Activity: Update the records below by changing every "Rupert" to "Giles", leaving everything else as it is.

[Excerpted data Boundary: Start]

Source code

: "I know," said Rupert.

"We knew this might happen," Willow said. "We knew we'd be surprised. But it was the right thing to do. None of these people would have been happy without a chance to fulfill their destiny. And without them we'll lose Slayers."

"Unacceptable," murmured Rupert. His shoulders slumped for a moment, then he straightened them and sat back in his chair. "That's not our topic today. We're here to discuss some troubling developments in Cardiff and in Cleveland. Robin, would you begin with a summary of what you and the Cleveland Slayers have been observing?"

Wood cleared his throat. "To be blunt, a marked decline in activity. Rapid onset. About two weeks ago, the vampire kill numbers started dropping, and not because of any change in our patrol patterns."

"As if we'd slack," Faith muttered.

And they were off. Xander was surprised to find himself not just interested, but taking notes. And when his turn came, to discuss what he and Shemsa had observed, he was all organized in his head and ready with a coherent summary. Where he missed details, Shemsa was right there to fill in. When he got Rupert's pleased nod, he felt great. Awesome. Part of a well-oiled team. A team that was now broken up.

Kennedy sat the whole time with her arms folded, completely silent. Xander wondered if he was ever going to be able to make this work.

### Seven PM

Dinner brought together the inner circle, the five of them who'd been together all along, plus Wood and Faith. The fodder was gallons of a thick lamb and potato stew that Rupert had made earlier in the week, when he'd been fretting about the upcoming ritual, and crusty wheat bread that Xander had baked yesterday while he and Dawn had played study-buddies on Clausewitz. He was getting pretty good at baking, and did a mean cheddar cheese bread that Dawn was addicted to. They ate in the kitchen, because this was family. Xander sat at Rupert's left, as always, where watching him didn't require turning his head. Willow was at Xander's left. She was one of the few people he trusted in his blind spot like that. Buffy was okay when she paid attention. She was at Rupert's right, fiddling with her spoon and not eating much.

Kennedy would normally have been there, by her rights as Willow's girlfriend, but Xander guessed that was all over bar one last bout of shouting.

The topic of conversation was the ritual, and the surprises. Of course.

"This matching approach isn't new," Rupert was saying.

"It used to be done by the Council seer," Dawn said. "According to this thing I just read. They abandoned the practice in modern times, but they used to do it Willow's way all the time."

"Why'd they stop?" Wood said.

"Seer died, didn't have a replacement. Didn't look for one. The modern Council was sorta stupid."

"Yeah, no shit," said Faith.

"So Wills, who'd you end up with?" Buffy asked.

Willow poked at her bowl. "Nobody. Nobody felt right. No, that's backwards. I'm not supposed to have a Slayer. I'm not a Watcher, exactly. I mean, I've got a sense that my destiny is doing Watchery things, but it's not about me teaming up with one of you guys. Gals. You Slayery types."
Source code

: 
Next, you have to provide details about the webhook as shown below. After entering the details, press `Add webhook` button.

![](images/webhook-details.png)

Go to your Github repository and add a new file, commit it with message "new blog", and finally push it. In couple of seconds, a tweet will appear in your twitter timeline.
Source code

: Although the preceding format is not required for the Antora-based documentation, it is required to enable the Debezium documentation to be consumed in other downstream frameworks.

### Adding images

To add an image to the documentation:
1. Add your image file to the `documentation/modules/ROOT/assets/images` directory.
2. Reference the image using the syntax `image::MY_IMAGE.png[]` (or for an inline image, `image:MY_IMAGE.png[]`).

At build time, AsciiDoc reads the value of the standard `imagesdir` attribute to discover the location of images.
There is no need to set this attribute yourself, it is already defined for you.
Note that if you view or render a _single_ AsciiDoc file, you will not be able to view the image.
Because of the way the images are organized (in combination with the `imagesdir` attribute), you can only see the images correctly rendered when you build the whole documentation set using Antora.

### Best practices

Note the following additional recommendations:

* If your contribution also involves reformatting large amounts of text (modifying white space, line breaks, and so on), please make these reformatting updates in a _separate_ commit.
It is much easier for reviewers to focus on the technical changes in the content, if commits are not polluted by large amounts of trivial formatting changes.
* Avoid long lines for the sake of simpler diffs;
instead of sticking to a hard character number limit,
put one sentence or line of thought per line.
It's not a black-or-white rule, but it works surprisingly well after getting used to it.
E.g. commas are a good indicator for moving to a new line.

[Excerpted data Boundary: End]

Task response:
Source code

: "I know," said Giles.

"We knew this might happen," Willow said. "We knew we'd be surprised. But it was the right thing to do. None of these people would have been happy without a chance to fulfill their destiny. And without them we'll lose Slayers."

"Unacceptable," murmured Giles. His shoulders slumped for a moment, then he straightened them and sat back in his chair. "That's not our topic today. We're here to discuss some troubling developments in Cardiff and in Cleveland. Robin, would you begin with a summary of what you and the Cleveland Slayers have been observing?"

Wood cleared his throat. "To be blunt, a marked decline in activity. Rapid onset. About two weeks ago, the vampire kill numbers started dropping, and not because of any change in our patrol patterns."

"As if we'd slack," Faith muttered.

And they were off. Xander was surprised to find himself not just interested, but taking notes. And when his turn came, to discuss what he and Shemsa had observed, he was all organized in his head and ready with a coherent summary. Where he missed details, Shemsa was right there to fill in. When he got Giles's pleased nod, he felt great. Awesome. Part of a well-oiled team. A team that was now broken up.

Kennedy sat the whole time with her arms folded, completely silent. Xander wondered if he was ever going to be able to make this work.

### Seven PM

Dinner brought together the inner circle, the five of them who'd been together all along, plus Wood and Faith. The fodder was gallons of a thick lamb and potato stew that Giles had made earlier in the week, when he'd been fretting about the upcoming ritual, and crusty wheat bread that Xander had baked yesterday while he and Dawn had played study-buddies on Clausewitz. He was getting pretty good at baking, and did a mean cheddar cheese bread that Dawn was addicted to. They ate in the kitchen, because this was family. Xander sat at Giles's left, as always, where watching him didn't require turning his head. Willow was at Xander's left. She was one of the few people he trusted in his blind spot like that. Buffy was okay when she paid attention. She was at Giles's right, fiddling with her spoon and not eating much.

Kennedy would normally have been there, by her rights as Willow's girlfriend, but Xander guessed that was all over bar one last bout of shouting.

The topic of conversation was the ritual, and the surprises. Of course.

"This matching approach isn't new," Giles was saying.

"It used to be done by the Council seer," Dawn said. "According to this thing I just read. They abandoned the practice in modern times, but they used to do it Willow's way all the time."

"Why'd they stop?" Wood said.

"Seer died, didn't have a replacement. Didn't look for one. The modern Council was sorta stupid."

"Yeah, no shit," said Faith.

"So Wills, who'd you end up with?" Buffy asked.

Willow poked at her bowl. "Nobody. Nobody felt right. No, that's backwards. I'm not supposed to have a Slayer. I'm not a Watcher, exactly. I mean, I've got a sense that my destiny is doing Watchery things, but it's not about me teaming up with one of you guys. Gals. You Slayery types."
Source code

: 
Next, you have to provide details about the webhook as shown below. After entering the details, press `Add webhook` button.

![](images/webhook-details.png)

Go to your Github repository and add a new file, commit it with message "new blog", and finally push it. In couple of seconds, a tweet will appear in your twitter timeline.
Source code

: Although the preceding format is not required for the Antora-based documentation, it is required to enable the Debezium documentation to be consumed in other downstream frameworks.

### Adding images

To add an image to the documentation:
1. Add your image file to the `documentation/modules/ROOT/assets/images` directory.
2. Reference the image using the syntax `image::MY_IMAGE.png[]` (or for an inline image, `image:MY_IMAGE.png[]`).

At build time, AsciiDoc reads the value of the standard `imagesdir` attribute to discover the location of images.
There is no need to set this attribute yourself, it is already defined for you.
Note that if you view or render a _single_ AsciiDoc file, you will not be able to view the image.
Because of the way the images are organized (in combination with the `imagesdir` attribute), you can only see the images correctly rendered when you build the whole documentation set using Antora.

### Best practices

Note the following additional recommendations:

* If your contribution also involves reformatting large amounts of text (modifying white space, line breaks, and so on), please make these reformatting updates in a _separate_ commit.
It is much easier for reviewers to focus on the technical changes in the content, if commits are not polluted by large amounts of trivial formatting changes.
* Avoid long lines for the sake of simpler diffs;
instead of sticking to a hard character number limit,
put one sentence or line of thought per line.
It's not a black-or-white rule, but it works surprisingly well after getting used to it.
E.g. commas are a good indicator for moving to a new line.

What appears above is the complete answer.